### [Goal of the exercise]
A bare number is the expected answer: the count of lines in the data holding "alibis".

(Saved data entries)

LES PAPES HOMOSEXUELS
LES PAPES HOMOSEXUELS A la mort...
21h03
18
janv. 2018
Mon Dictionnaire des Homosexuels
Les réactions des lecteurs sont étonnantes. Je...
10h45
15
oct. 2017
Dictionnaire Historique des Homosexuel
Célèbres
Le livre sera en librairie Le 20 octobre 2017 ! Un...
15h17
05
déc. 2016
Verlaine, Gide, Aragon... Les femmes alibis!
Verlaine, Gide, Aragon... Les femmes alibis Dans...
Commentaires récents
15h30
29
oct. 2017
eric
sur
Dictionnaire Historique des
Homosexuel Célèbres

### [Exercise solution]
2